Фантастику Стругацких более ранних лет, с несколько большим уклоном в научно-техническую сторону («Страна багровых туч», в меньшей мере — «Трудно быть богом») чаще можно было встретить в круге чтения старших школьников, студентов-естественников, ИТР. Притчево-гротескную, социально-абсурдистскую («Улитка…», «Сказка о тройке», «Пикник…», «Жук в муравейнике») — в кружках гуманитарной интеллигенции крупных городов, в среде представителей «второй» культуры. Среди этих последних ходили и неподцензурные зарубежные — немецкие, американские — издания их книг на русском языке.

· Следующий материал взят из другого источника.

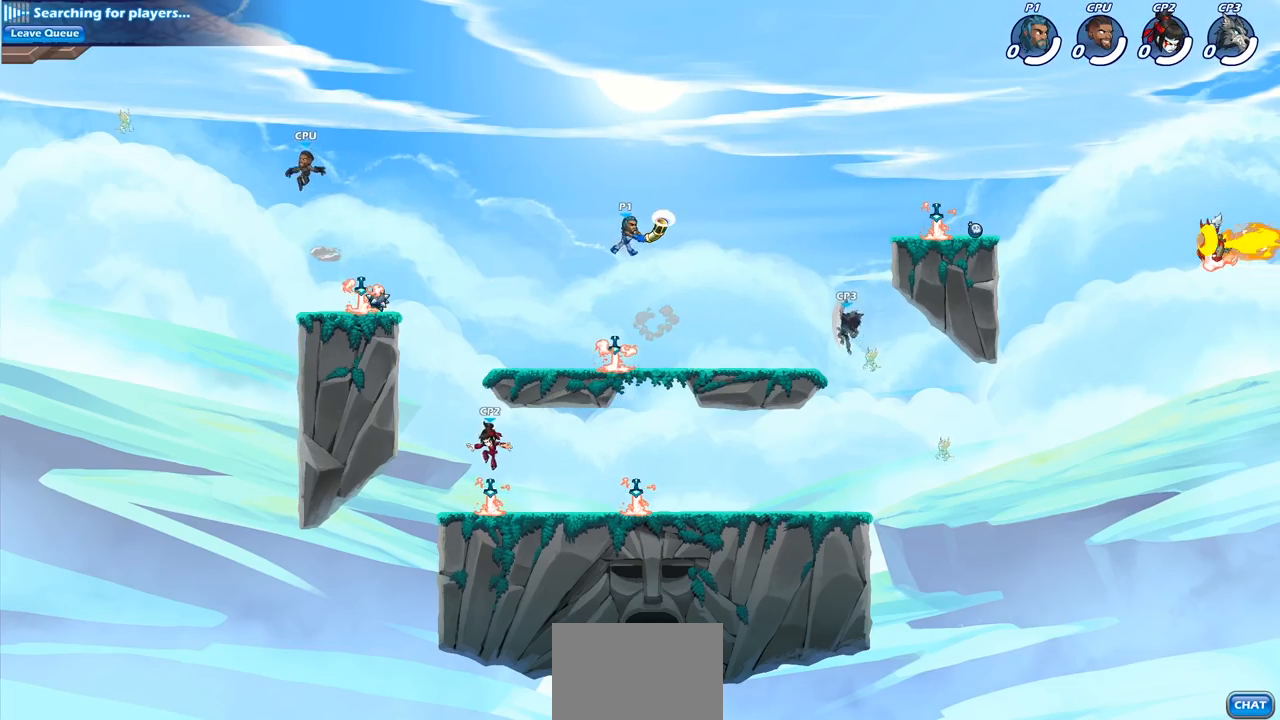
{"buttons": [], "left_stick": "down", "right_stick": "center", "events": [[117, "left_stick", "down"]]}
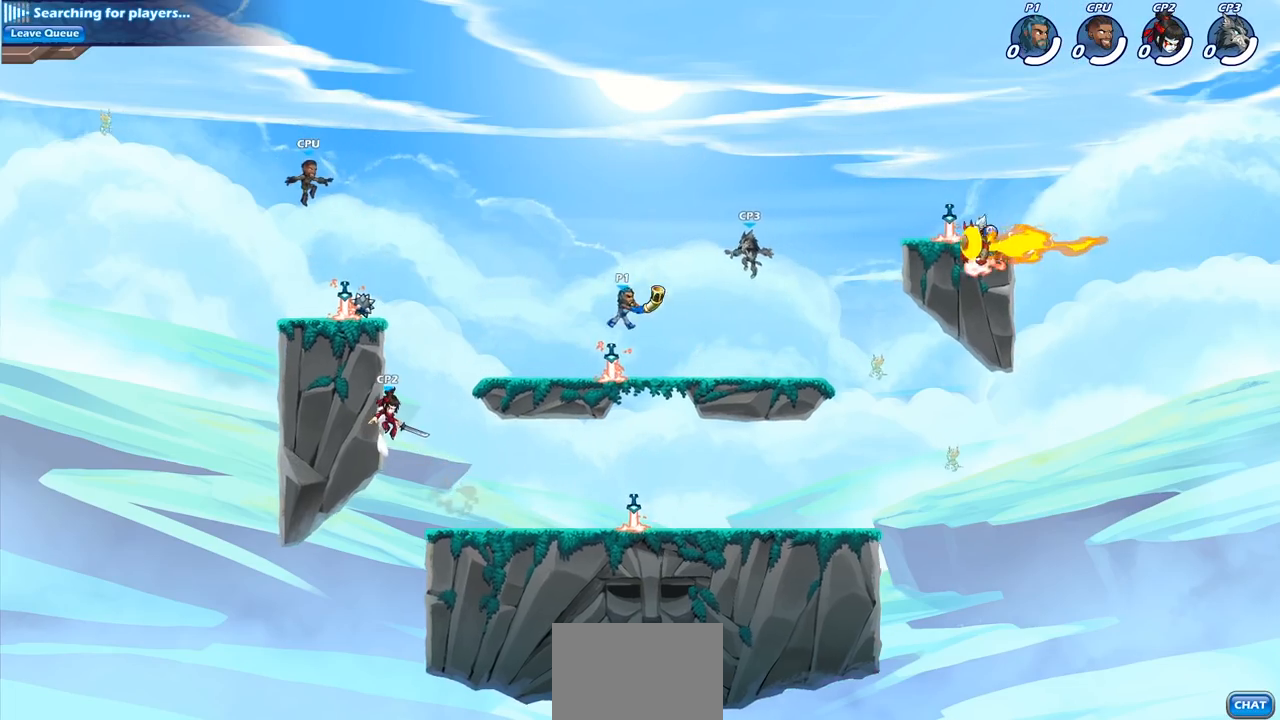
{"buttons": [], "left_stick": "center", "right_stick": "center", "events": [[33, "R1", "down"], [83, "left_stick", "right"], [133, "R1", "up"], [183, "R2", "down"], [250, "CIRCLE", "down"], [250, "left_stick", "center"], [333, "R2", "up"], [350, "CIRCLE", "up"]]}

Не претендуя на системность, я выделю в социально-философской фантастике Стругацких лишь несколько планов или кругов проблематики. Ограничусь четырьмя, не думая исчерпать их своим описанием, а скорее намечая направления возможного исследования совместными силами каких-то завтрашних социологов, культурологов, историков, буде таковые появятся. С одной стороны (назову ее социологической), эти комплексы проблем связаны с социальной и культурной ситуацией позднесоветского общества, его внутренними конфликтами и дефицитами, представляя собой их литературную транскрипцию в определенной ценностной перспективе и определенными экспрессивно-символическими средствами, приемами определенной поэтики. С другой стороны, именно эти проблемные комплексы, узлы напряжений, взятые, как уже сказано, в определенной ценностной перспективе, и привлекали в наибольшей степени внимание читателей-современников (так это, по крайней мере, видится мне, тогдашнему читателю).
Во-первых, фантастика Стругацких строилась на точном (как тогда говорили, реалистическом) воссоздании реальности, окружавшей человека 1960–1970-х гг. у нас в стране. Читателей не оставляло впечатление, что у героев, ситуаций, деталей обстановки «Понедельника…», «Улитки…», «Пикника…», «Жука в муравейнике» и проч. — всего этого столь заботливо разгороженного и вооруженного бесчисленными пропускáми бардака, всех этих бессмысленных контор и тошнотворных столовок, тесных кухонь и непролазно грязных улиц — имелись реальные прототипы, почему они тут же и опознавались публикой как «свои». Но структура восприятия — процесс усмотрения и признания подобного сходства — была здесь, мне кажется, более сложной.
Речь не шла ни о каком «отражении» и тому подобных идеологических фикциях из тогдашних псевдофилософских и квазилитературоведческих талмудов «о природе искусства». Ход мысли и письма Стругацких, их авторская оптика (я не пишу сейчас их биографию и не занимаюсь психологией, а пытаюсь реконструировать логику) делали — делали
Напомню соображения Юрия Тынянова, относившиеся к 1923–1924 гг. (его обзор текущей словесности «Литературное сегодня»): «И еще одному научила нас фантастика: нет фантастической вещи, и каждая вещь может быть фантастична. Есть фантастика, которая воспринимается как провинциальные декорации, с этими тряпками нечего делать. И точно так же есть быт, который воспринимается как провинциальная декорация. ‹…› Происходит странное дело: литература, из сил выбивающаяся, чтобы „отразить“ быт, — делает невероятным самый быт»[368]
. Стругацкие делают, можно сказать, противоположный ход. Своей фантастикой они дискредитируют реальность, объявляют ее банкротство. Но вместе с тем уже в этом, отмеченном и оцененном ими качестве, окружающее воспринимается подготовленным, «понимающим» читателем как реальное и как «предыстория» прозы Стругацких. Публика воспринимает именно скоординированность двух этих планов собственного сознания, которой (скоординированности, связи, взаимообратимости) и дает название, шифр, метку, именуя ее «реалистичностью».